═══ Text section

An Australian bushman hunts kangaroos with the following weapon - a heavy rock is tied to one end of a light vine of length 2 m, he holds the other end above his head, at a point 2 m above ground level, and swings the rock in a horizontal circle, about his body. The cunning kangaroo has observed that the vine always breaks when the angle, measured between the vertical and the string, is 60°. At what minimum distance from the hunter can the kangaroo stand with no danger of a direct hit?



I understand that this problem is made up of both centripetal acceleration concepts and projectile motion concepts. I can figure out the projectile motion using the formula d = v1(t) + 1/2(a)(t)^2 and sine/cosine/tan. Because the radius of the circle and the length of the vine form a triangle with the "extra" vertical displacement being the opposite side, I used the angles to determine that when the hypotenuse (length of vine) was 2, the radian was cos(30)(2) = 1.73 and the vertical displacement was sin(30)(2) = 1 so the total vertical displacement is 3 metres. This means that the time the projectile is in flight is 0.782 seconds and I just need the horizontal velocity to solve for the horizontal displacement.

Ok, so after that mess :smile: , I know that all I need is the horizontal velocity of the rock the instant that the vine breaks and it is traveling as a projectile. This is where I get confused. The only two forces at work on this system are the force of tension (both vertical and horizontal components) and the force of gravity.

══════
═══ Material provided

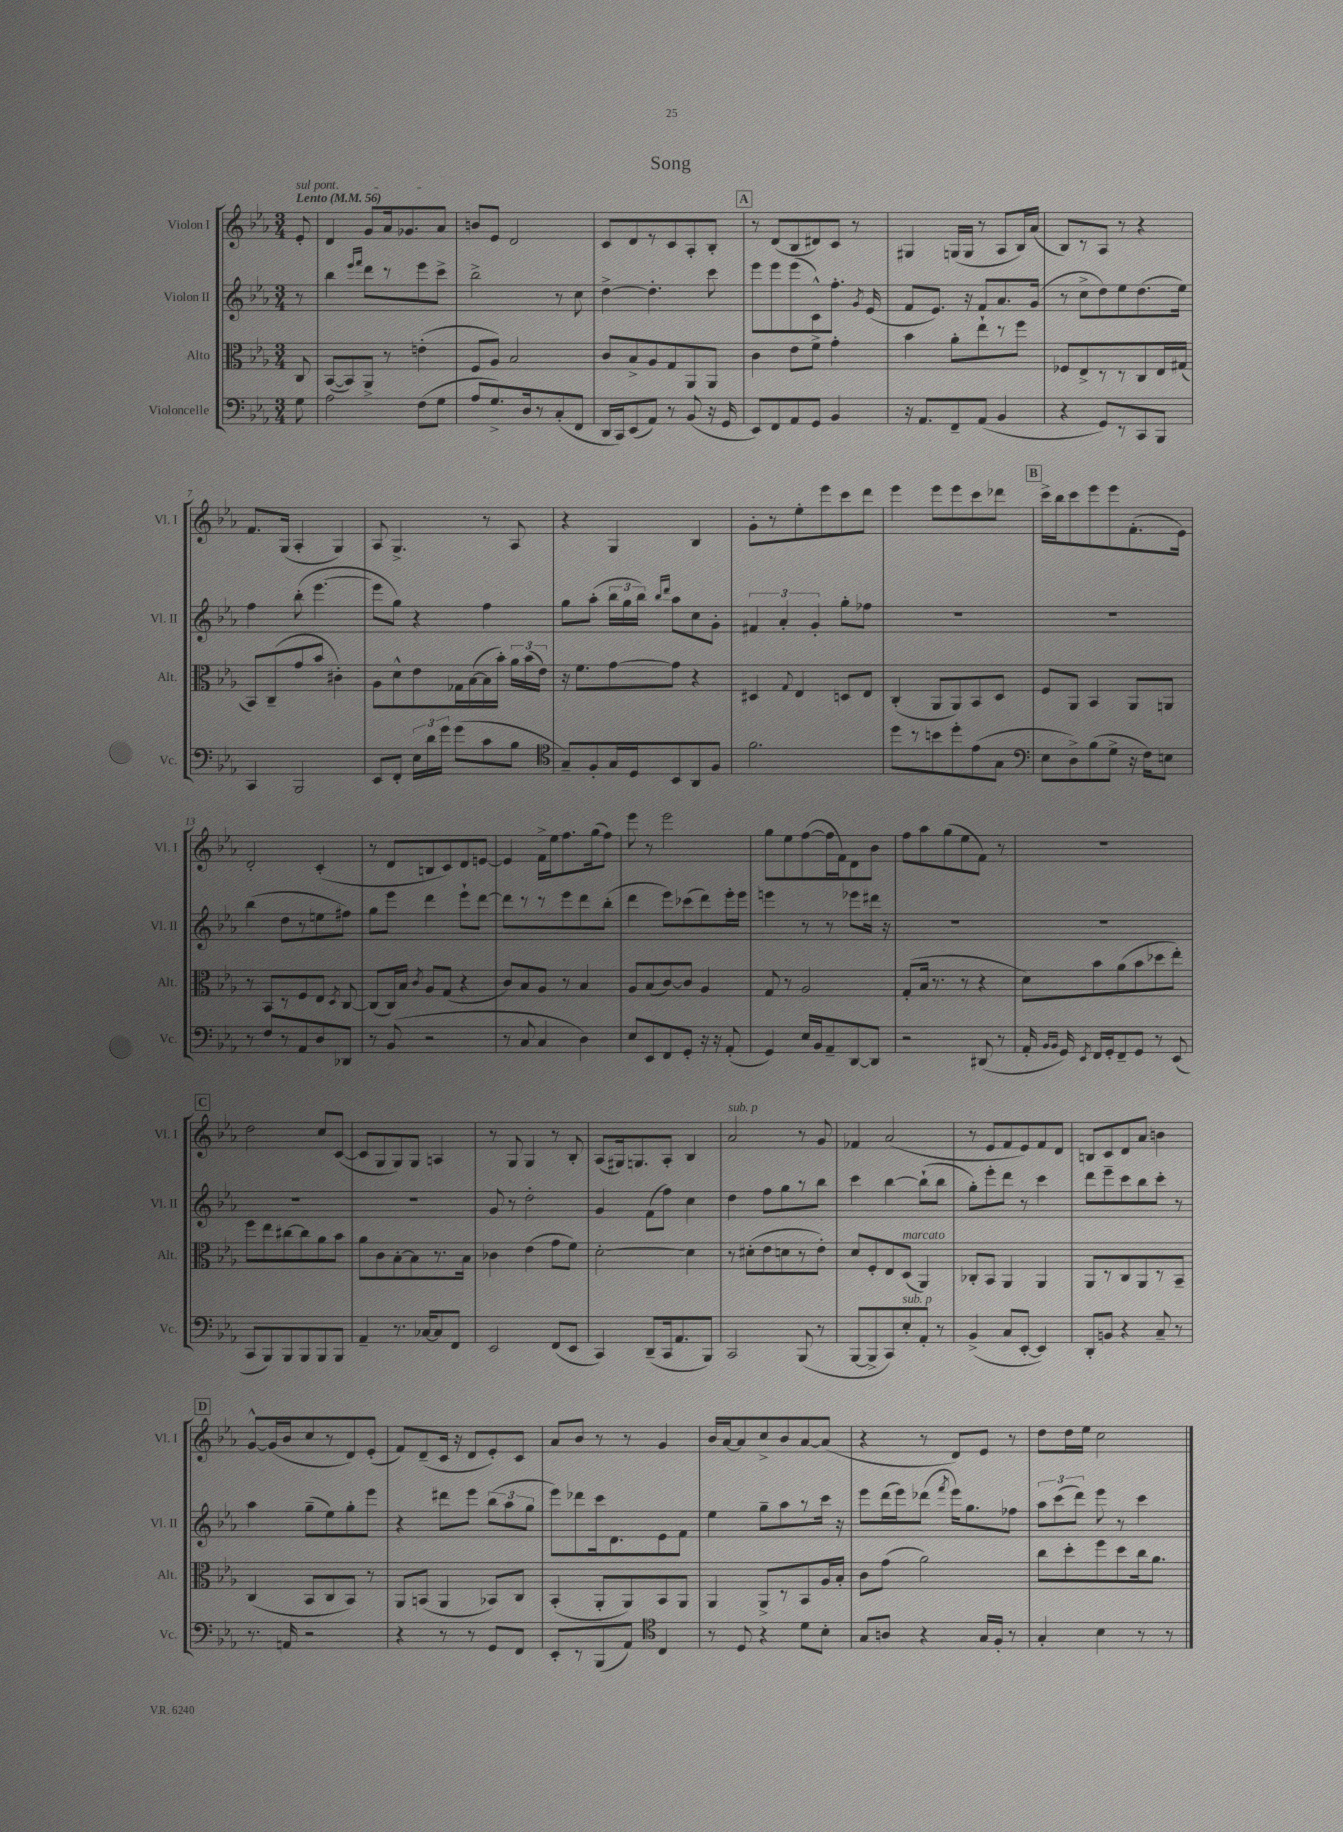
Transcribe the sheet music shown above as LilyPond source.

══════

__Objective__
From the forum post about the bushman's swinging rock, list every numerical result the writer calculates, with its unit where one is given.

__Response to this exercise__
- 1.73, from cos(30)(2)
- 1, the vertical displacement from sin(30)(2)
- 3 metres, the total vertical displacement
- 0.782 seconds, the time the projectile is in flight